In an article on leveraging the potential osteoporosis market, a contributing editor to Medical Marketing and Media writes, “In the United States, 95–100% of women who are screened and diagnosed with osteoporosis receive treatment.” He goes on to advise drug companies to “drive diagnosis rates” by sponsoring traveling DEXA scans in shopping malls, clubs for the elderly, and community events.
The DEXA scan was developed in the early 1980’s as a way to quantify bone density, but unfortunately it doesn’t reveal much about the actual strength of bone. Patients are given a T-score that compares their bone to that of a healthy 20- to 30-year-old, then told they have osteopenia or osteoporosis! The Z-score, which compares your bone density to that of other men or women in your age group, is more helpful for tracking your bone density over time, but still not great at predicting risk. The reality is there are many factors that go into predicting fracture risk, and bone density is just part of the whole picture. It clearly works in the interest of pharmaceutical companies to compare your T-score to a young person’s, but you should know that while a machine may categorize you as osteopenic or even osteoporotic, you may never fracture a bone in your life. And the odds are with you — most people don’t fracture their bones, even if they are at high risk.
The Surgeon General’s advice — work with nature
In one sense, I agree with pharmaceutical companies: prevention is best.
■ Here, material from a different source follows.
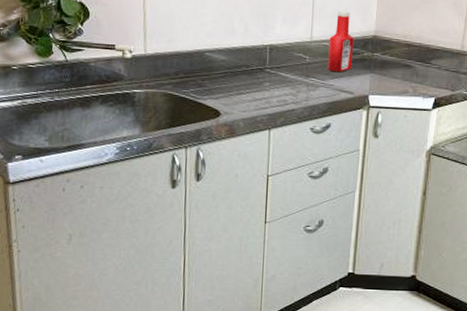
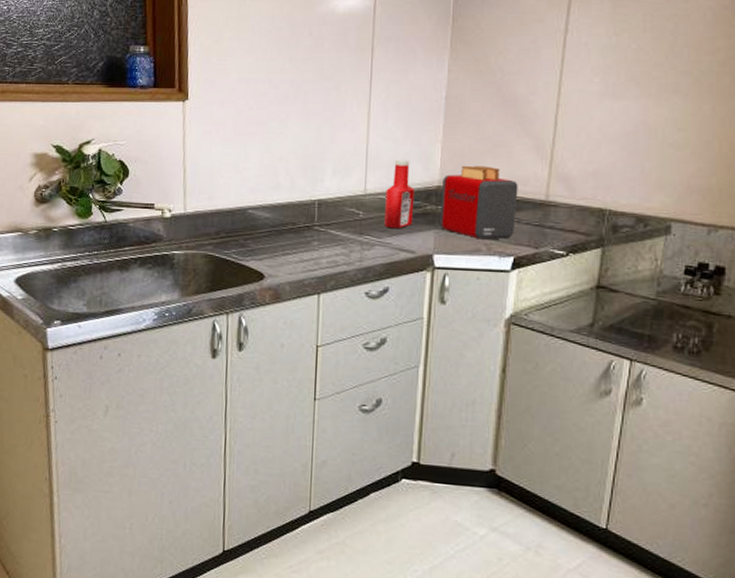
toaster: none [375,18,440,83] -> present [440,165,518,240]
But I don’t agree with their approach to prevention. Pharmaceutical medications, in my opinion, don’t work with your body. They work by suppressing or fooling it into doing something it wouldn’t do naturally. I know that in certain circumstances, bisphosphonates can be helpful, but for the most part they should remain a last resort.
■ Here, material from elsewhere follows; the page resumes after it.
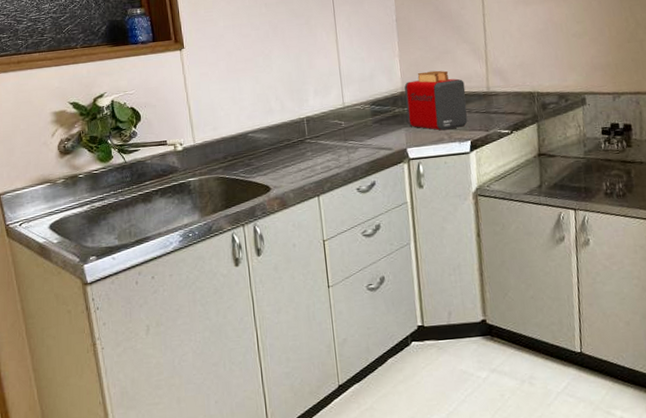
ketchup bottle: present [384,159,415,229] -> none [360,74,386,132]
In 2004, the Surgeon General studied osteoporosis in the United States and wrote a report over 330 pages long on the best ways to promote bone health and prevent osteoporosis and fracture. His advice, in essence, is to work with nature.
He provides an osteoporosis pyramid for prevention and treatment that starts with nutrition, physical activity, and fall prevention at the base. The second tier involves assessing and treating the underlying causes of compromised bone health. The very tip of the pyramid, and the last resort, is pharmacotherapy. The bottom line is that your bones are meant to last a lifetime. In most cases they don’t need drugs to keep them strong or prevent fracture. There are many, many natural ways to support your bones with proper bone nutrition and, many times, simple lifestyle changes to prevent osteopenia, osteoporosis, and needless fracture.